Trafficked people are usually the most vulnerable
and powerless minorities in a region. They often
come from the poorer areas where opportunities
are limited, they often are ethnic minorities,
and they often are displaced persons such as runaways
or refugees (though they may come from any social
background, class or race).
Trafficking of children often involves exploitation
of the parents' extreme poverty. The latter may
sell children to traffickers in order to pay off
debts or gain income or they may be deceived concerning
the prospects of training and a better life for
their children. In West Africa, trafficked children
have often lost one or both parents to the African
AIDS crisis.
The adoption process, legal and illegal, results
in cases of trafficking of babies and pregnant
women between the West and the developing world.
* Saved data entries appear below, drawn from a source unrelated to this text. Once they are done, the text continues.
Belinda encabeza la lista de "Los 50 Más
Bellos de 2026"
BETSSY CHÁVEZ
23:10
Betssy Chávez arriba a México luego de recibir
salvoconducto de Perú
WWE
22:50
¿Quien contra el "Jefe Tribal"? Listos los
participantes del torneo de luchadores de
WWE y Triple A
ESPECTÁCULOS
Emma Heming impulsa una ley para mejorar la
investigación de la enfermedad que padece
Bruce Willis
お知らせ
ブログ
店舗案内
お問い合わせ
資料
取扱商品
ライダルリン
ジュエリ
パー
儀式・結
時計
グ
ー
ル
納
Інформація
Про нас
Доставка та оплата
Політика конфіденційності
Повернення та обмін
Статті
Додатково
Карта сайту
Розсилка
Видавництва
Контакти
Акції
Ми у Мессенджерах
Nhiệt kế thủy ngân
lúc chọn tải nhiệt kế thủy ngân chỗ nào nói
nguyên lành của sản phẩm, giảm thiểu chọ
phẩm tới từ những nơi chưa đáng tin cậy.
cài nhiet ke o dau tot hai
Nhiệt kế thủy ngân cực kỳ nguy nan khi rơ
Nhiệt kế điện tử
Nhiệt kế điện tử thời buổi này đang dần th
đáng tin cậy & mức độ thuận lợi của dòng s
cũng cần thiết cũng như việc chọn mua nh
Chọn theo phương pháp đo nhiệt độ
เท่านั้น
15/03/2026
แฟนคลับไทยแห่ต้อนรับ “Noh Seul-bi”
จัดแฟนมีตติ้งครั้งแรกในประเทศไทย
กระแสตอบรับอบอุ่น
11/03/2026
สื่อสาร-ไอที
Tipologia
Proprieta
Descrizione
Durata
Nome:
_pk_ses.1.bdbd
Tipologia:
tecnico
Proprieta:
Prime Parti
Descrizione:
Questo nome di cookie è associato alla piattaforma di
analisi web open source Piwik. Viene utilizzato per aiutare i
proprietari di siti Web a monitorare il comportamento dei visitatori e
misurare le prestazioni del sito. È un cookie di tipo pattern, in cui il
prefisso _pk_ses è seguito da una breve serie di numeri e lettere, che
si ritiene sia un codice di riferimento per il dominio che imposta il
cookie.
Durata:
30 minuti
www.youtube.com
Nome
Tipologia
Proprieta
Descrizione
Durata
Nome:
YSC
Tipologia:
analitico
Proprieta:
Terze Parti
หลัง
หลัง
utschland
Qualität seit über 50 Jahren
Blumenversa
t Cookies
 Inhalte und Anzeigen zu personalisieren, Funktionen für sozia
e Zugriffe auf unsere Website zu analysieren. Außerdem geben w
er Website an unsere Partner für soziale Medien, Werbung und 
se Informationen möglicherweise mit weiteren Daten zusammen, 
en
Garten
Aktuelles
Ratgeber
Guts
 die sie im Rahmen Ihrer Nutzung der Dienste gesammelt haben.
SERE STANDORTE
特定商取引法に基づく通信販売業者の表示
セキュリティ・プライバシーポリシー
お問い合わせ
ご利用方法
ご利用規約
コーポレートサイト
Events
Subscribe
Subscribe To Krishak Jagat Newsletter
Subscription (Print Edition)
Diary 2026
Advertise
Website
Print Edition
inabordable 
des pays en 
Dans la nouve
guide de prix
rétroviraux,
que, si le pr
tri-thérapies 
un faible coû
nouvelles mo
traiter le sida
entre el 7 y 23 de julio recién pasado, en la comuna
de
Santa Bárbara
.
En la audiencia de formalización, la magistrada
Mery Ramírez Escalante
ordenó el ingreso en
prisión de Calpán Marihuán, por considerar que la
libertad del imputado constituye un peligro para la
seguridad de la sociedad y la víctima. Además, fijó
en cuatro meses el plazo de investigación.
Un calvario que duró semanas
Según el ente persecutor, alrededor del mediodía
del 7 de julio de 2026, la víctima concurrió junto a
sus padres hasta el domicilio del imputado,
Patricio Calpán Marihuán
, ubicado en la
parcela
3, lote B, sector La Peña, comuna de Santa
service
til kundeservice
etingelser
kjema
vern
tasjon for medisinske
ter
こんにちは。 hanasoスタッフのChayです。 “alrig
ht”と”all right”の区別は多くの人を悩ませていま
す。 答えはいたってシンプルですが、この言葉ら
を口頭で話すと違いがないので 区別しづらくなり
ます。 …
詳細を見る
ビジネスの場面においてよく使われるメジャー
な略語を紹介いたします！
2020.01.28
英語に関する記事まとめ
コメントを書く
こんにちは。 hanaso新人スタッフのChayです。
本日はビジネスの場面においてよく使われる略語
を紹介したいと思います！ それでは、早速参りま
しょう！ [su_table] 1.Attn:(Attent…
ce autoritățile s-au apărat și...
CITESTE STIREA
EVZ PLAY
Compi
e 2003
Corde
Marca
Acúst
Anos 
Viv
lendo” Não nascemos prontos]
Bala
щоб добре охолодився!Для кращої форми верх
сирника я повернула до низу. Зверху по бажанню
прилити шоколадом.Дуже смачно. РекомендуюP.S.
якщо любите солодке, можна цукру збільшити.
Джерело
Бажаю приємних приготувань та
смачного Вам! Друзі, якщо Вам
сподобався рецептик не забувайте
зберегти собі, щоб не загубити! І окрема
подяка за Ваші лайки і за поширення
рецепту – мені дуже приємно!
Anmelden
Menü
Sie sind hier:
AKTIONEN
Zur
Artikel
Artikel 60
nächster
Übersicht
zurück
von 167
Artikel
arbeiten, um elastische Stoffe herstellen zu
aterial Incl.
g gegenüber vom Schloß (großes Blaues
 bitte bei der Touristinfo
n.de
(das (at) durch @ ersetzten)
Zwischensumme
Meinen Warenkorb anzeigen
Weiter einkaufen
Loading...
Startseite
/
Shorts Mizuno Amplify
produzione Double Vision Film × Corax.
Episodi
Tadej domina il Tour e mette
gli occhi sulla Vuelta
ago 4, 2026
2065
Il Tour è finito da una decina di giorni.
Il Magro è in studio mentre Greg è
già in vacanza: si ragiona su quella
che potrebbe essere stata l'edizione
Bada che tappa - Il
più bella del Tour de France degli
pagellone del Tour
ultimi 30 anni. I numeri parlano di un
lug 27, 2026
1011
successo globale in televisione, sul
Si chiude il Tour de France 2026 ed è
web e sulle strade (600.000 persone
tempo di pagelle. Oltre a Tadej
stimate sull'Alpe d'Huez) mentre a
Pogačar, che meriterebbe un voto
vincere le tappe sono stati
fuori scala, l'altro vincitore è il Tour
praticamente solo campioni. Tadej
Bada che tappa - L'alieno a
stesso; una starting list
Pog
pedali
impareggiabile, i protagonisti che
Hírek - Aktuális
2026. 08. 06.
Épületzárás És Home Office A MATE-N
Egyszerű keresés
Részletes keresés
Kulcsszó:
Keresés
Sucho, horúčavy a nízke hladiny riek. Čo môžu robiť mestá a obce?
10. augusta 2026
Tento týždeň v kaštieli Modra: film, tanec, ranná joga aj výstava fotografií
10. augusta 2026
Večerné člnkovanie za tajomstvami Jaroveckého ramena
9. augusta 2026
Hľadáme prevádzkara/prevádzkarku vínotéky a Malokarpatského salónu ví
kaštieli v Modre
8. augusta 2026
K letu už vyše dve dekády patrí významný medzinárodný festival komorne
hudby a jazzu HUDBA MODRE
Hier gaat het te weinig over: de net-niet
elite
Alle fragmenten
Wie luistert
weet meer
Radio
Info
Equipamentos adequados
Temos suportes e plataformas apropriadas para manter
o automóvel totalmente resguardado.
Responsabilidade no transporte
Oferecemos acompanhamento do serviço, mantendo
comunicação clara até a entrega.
In David M. Smolin’s papers on child trafficking
and adoption scandals between India and the United
States,he cites there are systemic vulnerabilities
in the intercountry adoption system that makes
adoption scandals predictable.
Women, who form over 80% of trafficking victims,
are particularly at risk to become involved in
sex trafficking. Potential kidnappers exploit
lack of opportunities, promise good jobs or opportunities
for study, and then force the victims to become
prostitutes, participate in pornography[citation
needed] or escort services. Through agents and
brokers who arrange the travel and job placements,
women are escorted to their destinations and delivered
to the employers. Upon reaching their destinations,
some women learn that they have been deceived
about the nature of the work they will do; most
have been lied to about the financial arrangements
and conditions of their employment; and all find
themselves in coercive and abusive situations
from which escape is both difficult and dangerous.